Another geological use for remote sensing from satellites and aircraft is exploration for hard-rock minerals. Geophysical and Environmental Research Inc. (GER) is a New York company that specializes in this type of work.
''While the satellites have a few bands, we build custom instruments with hundreds of bands,'' William Collins of GER explains.
Mounting such instruments in a helicopter or airplane allows them to make detailed measurements of the chemistry of the surface below.
''Take gold, for instance. There is a characteristic clay associated with gold deposition. It doesn't look special even to a geologist. But our instruments pick it out quite well,'' Dr. Collins explains.
Most of their work is proprietary, so the scientist cannot talk about it. But his company surveyed Death Valley for the USGS and found a previously unknown geologic formation rich in silver and molybdenum.
Exploration of this sort has so far been largely confined to desert areas because the ground can be surveyed directly. Trying to figure out what is in the earth beneath a covering of thick vegetation is much more complicated. But here, too, steady progress is being made.

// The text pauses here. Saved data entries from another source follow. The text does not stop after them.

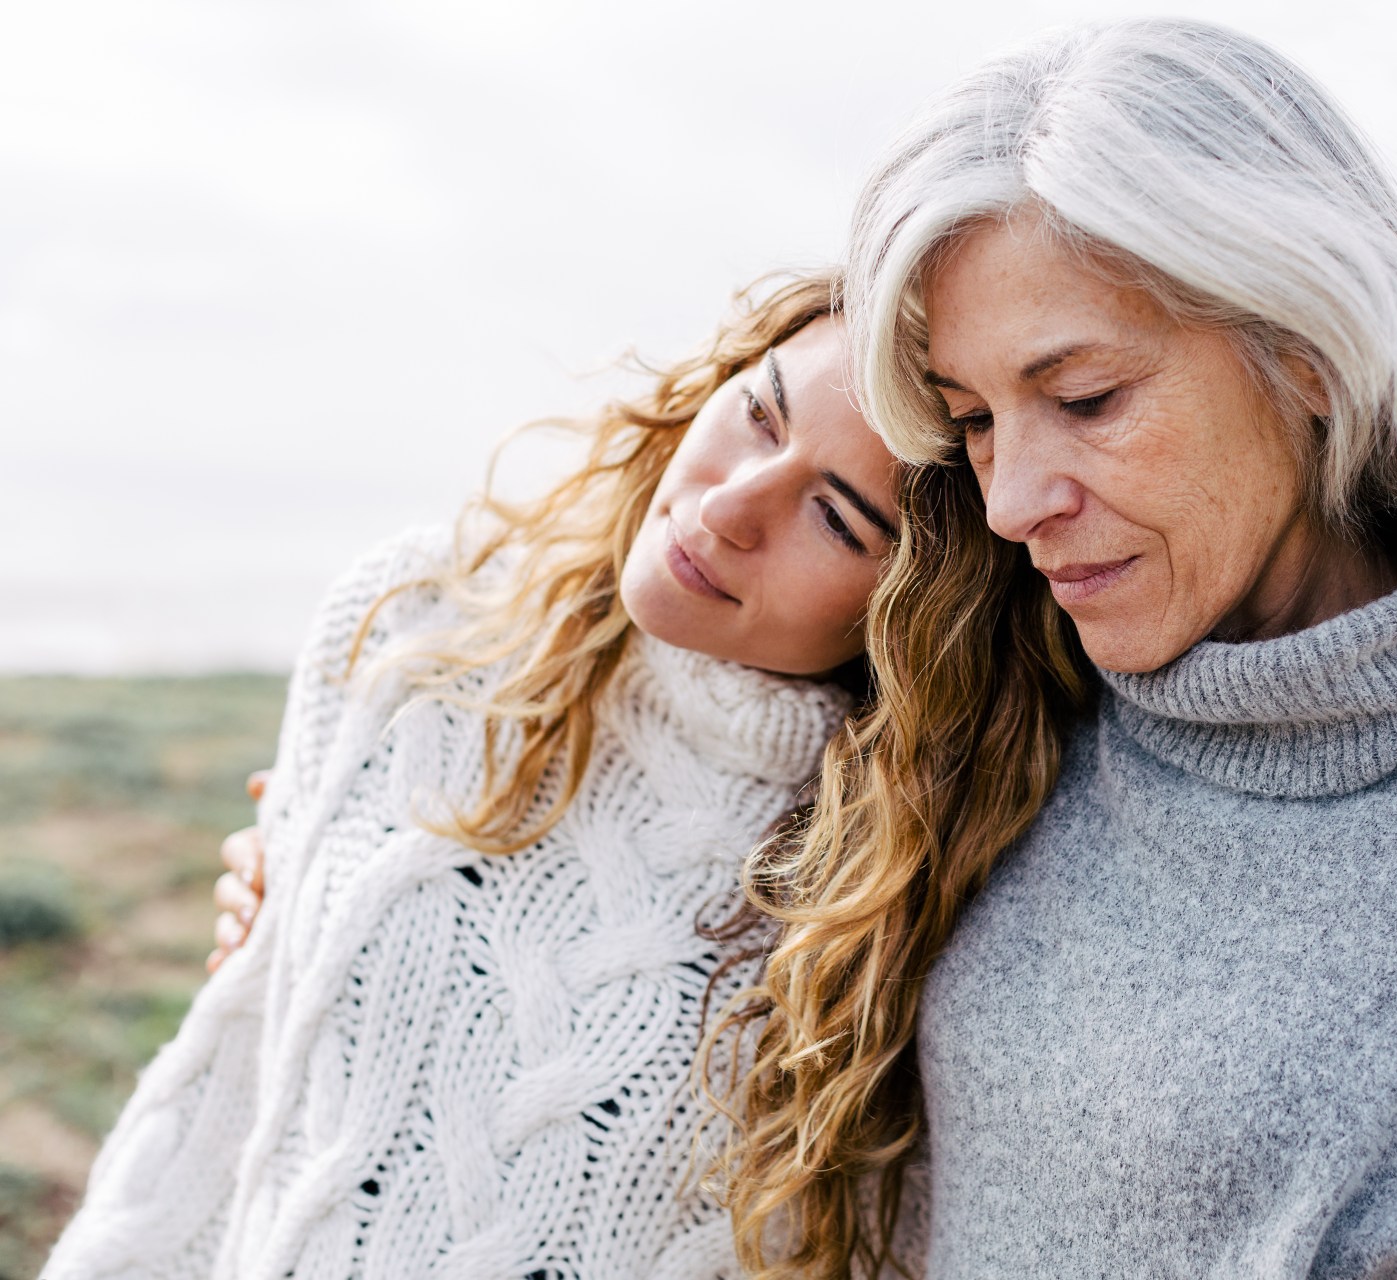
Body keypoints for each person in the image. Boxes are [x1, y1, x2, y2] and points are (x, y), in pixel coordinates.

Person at [722, 19, 1397, 1279]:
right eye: (973, 419)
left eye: (1085, 399)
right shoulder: (993, 711)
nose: (1012, 499)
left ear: (1307, 351)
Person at [45, 272, 910, 1279]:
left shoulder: (897, 871)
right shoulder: (418, 620)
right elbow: (245, 1075)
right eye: (760, 413)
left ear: (917, 603)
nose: (727, 507)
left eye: (837, 519)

An example of this is work being done by E. A. Guinness of Washington University in St. Louis. He has been studying Landsat photos of southern Missouri and has found that the canopy of oak and hickory growing over granite areas look brighter in the infrared than it does when the trees are growing in softer, sedimentary rock areas.
''I don't have any idea what accounts for this difference,'' the scientist admits.

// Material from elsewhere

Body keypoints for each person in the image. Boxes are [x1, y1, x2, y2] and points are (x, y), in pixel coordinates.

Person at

But the experts do know that the growth of trees and plants can be subtly effected by the mixture of minerals in the soil where they grow. (Another high-tech method of prospecting for gold is to collect material from plants and send them to a laboratory where they are analyzed. Plants growing in gold-rich areas pick up minute quantities of the precious metal, and this can be detected.)
With his custom-built spectrometers, Dr. Collins can detect evidence of certain metals in light reflected by vegetation. Lead, copper, and zinc, for instance, alter plants spectral signature because they are toxic. ''We have used this to map ore deposits in Montana and Appalachia,'' he says.

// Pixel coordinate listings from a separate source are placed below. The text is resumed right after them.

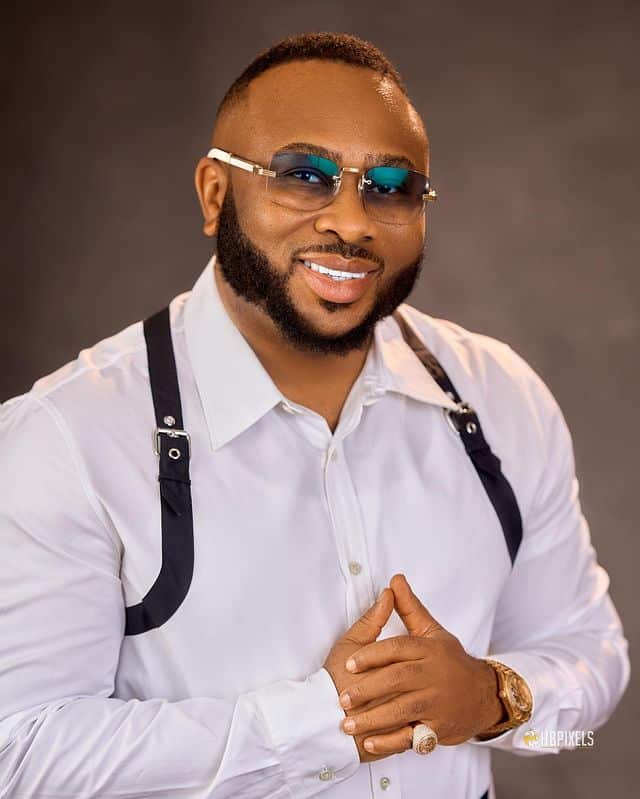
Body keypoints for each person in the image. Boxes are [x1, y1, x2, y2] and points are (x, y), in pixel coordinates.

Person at [0, 31, 629, 799]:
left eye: (392, 187)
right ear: (214, 193)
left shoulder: (500, 397)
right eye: (304, 175)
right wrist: (315, 721)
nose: (353, 222)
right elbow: (16, 756)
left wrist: (496, 701)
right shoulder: (69, 438)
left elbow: (589, 675)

But the scientists say lack of information about how various plants interact with minerals in the soil makes this approach much chancier than prospecting in arid areas.
Those involved in remote sensing for mineral exploration have mixed feelings about President Reagan's plan to turn the Landsat system over to private enterprise. Currently, the administration is evaluating seven such proposals, which it solicited, and should be announcing a decision on them within a few months.
''For the purpose of our industry, it doesn't pay to spend $10 million to put an instrument in orbit. You can buy quite a bit of aircraft time for that sum,'' Collins says.
Another problem with the geological remote sensing, Thompson and he agree, is that instruments flown in space have not been optimized for their specific needs because they have been designed for a number of other purposes as well, such as crop inventorying.
''There is a need for both private and public satellite remote-sensing data worldwide,'' argues USGS's Bailey. ''If we don't do it, someone else will.''
Already the West Germans have developed an advanced spectral scanner, which they have flown on the shuttle, that can pick out features as small as 60 feet across.
The French have developed a similar system that has stereoscopic capability.
''We need a publicly supported system to push and improve the technology,'' Professor Guinness adds.
Despite the satellites, helicopters, and all the other fancy equipment, the scientists involved don't think the day will come when geologists will forsake the trusty hand pick they use to break apart interesting looking rocks for examination.
Remote sensing is not a substitute for on-the-ground surveys or drilling. But these techniques can direct field crews to the most promising locations, saving considerable time and money.